## Exercise details:
Format the lines below as a Markdown table with the columns Row and Line, giving each nonblank line its own numbered row. Leave the pictures out of your answer.

## Data shown:
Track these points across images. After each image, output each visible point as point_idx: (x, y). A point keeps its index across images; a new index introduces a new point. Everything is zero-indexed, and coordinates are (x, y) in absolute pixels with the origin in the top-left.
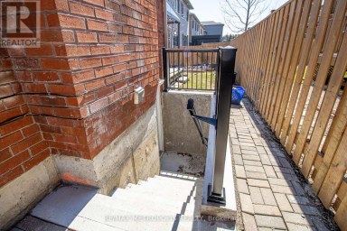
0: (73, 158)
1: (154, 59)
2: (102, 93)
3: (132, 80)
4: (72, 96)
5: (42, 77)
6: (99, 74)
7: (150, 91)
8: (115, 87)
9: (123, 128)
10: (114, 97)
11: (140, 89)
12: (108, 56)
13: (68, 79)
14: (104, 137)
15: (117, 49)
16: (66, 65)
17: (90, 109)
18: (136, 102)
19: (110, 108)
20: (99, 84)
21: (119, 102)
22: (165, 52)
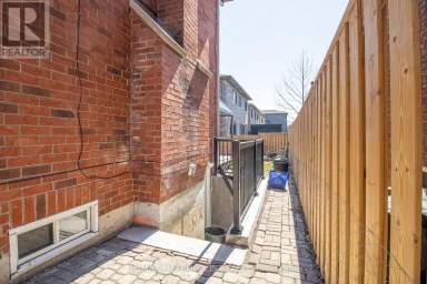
0: (147, 204)
1: (206, 146)
2: (172, 163)
3: (188, 158)
4: (158, 162)
5: (144, 152)
6: (172, 153)
7: (201, 168)
8: (178, 161)
9: (179, 192)
10: (177, 167)
11: (193, 165)
12: (178, 143)
13: (159, 153)
14: (168, 191)
15: (182, 139)
16: (159, 146)
17: (166, 171)
18: (190, 174)
19: (174, 173)
20: (171, 158)
21: (179, 171)
22: (216, 141)
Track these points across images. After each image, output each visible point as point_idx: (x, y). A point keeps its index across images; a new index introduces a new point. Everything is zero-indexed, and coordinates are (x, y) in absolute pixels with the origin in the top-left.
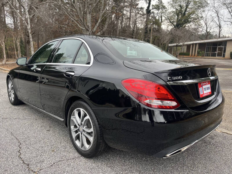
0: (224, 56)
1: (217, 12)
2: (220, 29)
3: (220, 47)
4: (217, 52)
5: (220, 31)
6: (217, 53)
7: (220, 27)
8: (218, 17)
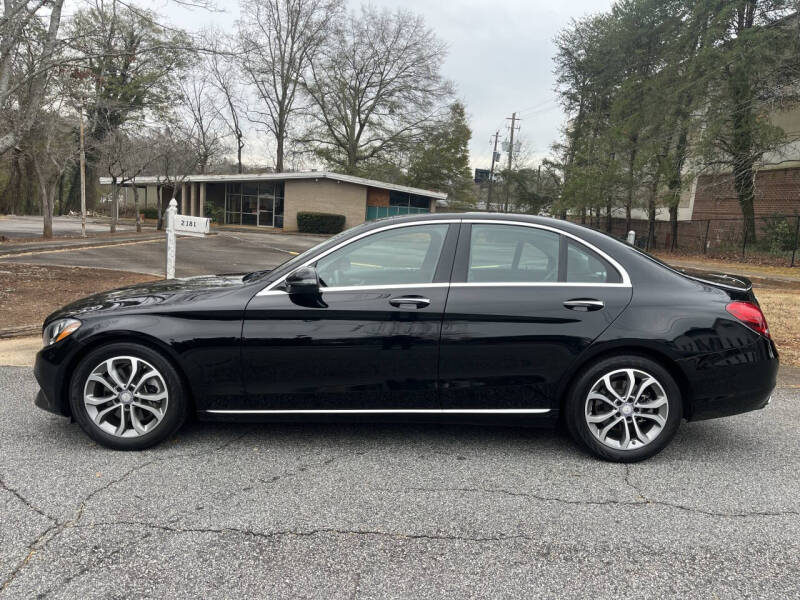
0: (279, 224)
1: (225, 88)
2: (240, 141)
3: (263, 196)
4: (259, 211)
5: (240, 148)
6: (258, 214)
7: (240, 136)
8: (231, 104)
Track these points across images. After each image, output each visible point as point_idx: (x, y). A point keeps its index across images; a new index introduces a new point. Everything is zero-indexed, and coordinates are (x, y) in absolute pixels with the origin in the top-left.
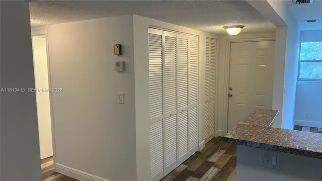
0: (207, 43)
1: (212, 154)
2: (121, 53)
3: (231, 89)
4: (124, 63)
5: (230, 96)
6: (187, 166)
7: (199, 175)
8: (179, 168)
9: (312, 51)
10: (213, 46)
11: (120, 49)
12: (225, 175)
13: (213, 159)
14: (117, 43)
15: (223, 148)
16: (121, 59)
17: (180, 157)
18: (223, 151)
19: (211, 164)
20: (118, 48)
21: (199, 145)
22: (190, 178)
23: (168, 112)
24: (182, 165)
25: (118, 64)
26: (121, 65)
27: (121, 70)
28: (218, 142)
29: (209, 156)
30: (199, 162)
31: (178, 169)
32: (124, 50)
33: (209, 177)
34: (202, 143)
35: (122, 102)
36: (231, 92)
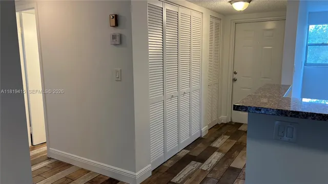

## Response:
| Row | Line |
|---|---|
| 1 | Track these points across images. After each image, output each visible point as point_idx: (x, y). A point keeps its index across images; a new index introduces a new point. Everything is zero-indexed, and coordinates are (x, y) in absolute pixels with the origin in the top-left. |
| 2 | 0: (73, 158) |
| 3 | 1: (154, 59) |
| 4 | 2: (102, 93) |
| 5 | 3: (132, 80) |
| 6 | 4: (72, 96) |
| 7 | 5: (42, 77) |
| 8 | 6: (99, 74) |
| 9 | 7: (150, 91) |
| 10 | 8: (115, 87) |
| 11 | 9: (123, 128) |
| 12 | 10: (114, 97) |
| 13 | 11: (140, 89) |
| 14 | 12: (108, 56) |
| 15 | 13: (68, 79) |
| 16 | 14: (104, 137) |
| 17 | 15: (117, 49) |
| 18 | 16: (66, 65) |
| 19 | 17: (90, 109) |
| 20 | 18: (136, 102) |
| 21 | 19: (110, 108) |
| 22 | 20: (99, 84) |
| 23 | 21: (119, 102) |
| 24 | 22: (165, 52) |
| 25 | 0: (147, 204) |
| 26 | 1: (206, 146) |
| 27 | 2: (172, 163) |
| 28 | 3: (188, 158) |
| 29 | 4: (158, 162) |
| 30 | 5: (144, 152) |
| 31 | 6: (172, 153) |
| 32 | 7: (201, 168) |
| 33 | 8: (178, 161) |
| 34 | 9: (179, 192) |
| 35 | 10: (177, 167) |
| 36 | 11: (193, 165) |
| 37 | 12: (178, 143) |
| 38 | 13: (159, 153) |
| 39 | 14: (168, 191) |
| 40 | 15: (182, 139) |
| 41 | 16: (159, 146) |
| 42 | 17: (166, 171) |
| 43 | 18: (190, 174) |
| 44 | 19: (174, 173) |
| 45 | 20: (171, 158) |
| 46 | 21: (179, 171) |
| 47 | 22: (216, 141) |
| 48 | Track these points across images. After each image, output each visible point as point_idx: (x, y). A point keeps its index across images; a new index introduces a new point. Everything is zero-indexed, and coordinates are (x, y) in absolute pixels with the origin in the top-left. |
| 49 | 0: (224, 56) |
| 50 | 1: (217, 12) |
| 51 | 2: (220, 29) |
| 52 | 3: (220, 47) |
| 53 | 4: (217, 52) |
| 54 | 5: (220, 31) |
| 55 | 6: (217, 53) |
| 56 | 7: (220, 27) |
| 57 | 8: (218, 17) |
| 58 | 0: (279, 224) |
| 59 | 1: (225, 88) |
| 60 | 2: (240, 141) |
| 61 | 3: (263, 196) |
| 62 | 4: (259, 211) |
| 63 | 5: (240, 148) |
| 64 | 6: (258, 214) |
| 65 | 7: (240, 136) |
| 66 | 8: (231, 104) |
| 67 | Track these points across images. After each image, output each visible point as point_idx: (x, y). A point keeps its index across images; a new index introduces a new point. Everything is zero-indexed, and coordinates are (x, y) in absolute pixels with the origin in the top-left. |
| 68 | 0: (207, 43) |
| 69 | 1: (212, 154) |
| 70 | 2: (121, 53) |
| 71 | 3: (231, 89) |
| 72 | 4: (124, 63) |
| 73 | 5: (230, 96) |
| 74 | 6: (187, 166) |
| 75 | 7: (199, 175) |
| 76 | 8: (179, 168) |
| 77 | 9: (312, 51) |
| 78 | 10: (213, 46) |
| 79 | 11: (120, 49) |
| 80 | 12: (225, 175) |
| 81 | 13: (213, 159) |
| 82 | 14: (117, 43) |
| 83 | 15: (223, 148) |
| 84 | 16: (121, 59) |
| 85 | 17: (180, 157) |
| 86 | 18: (223, 151) |
| 87 | 19: (211, 164) |
| 88 | 20: (118, 48) |
| 89 | 21: (199, 145) |
| 90 | 22: (190, 178) |
| 91 | 23: (168, 112) |
| 92 | 24: (182, 165) |
| 93 | 25: (118, 64) |
| 94 | 26: (121, 65) |
| 95 | 27: (121, 70) |
| 96 | 28: (218, 142) |
| 97 | 29: (209, 156) |
| 98 | 30: (199, 162) |
| 99 | 31: (178, 169) |
| 100 | 32: (124, 50) |
| 101 | 33: (209, 177) |
| 102 | 34: (202, 143) |
| 103 | 35: (122, 102) |
| 104 | 36: (231, 92) |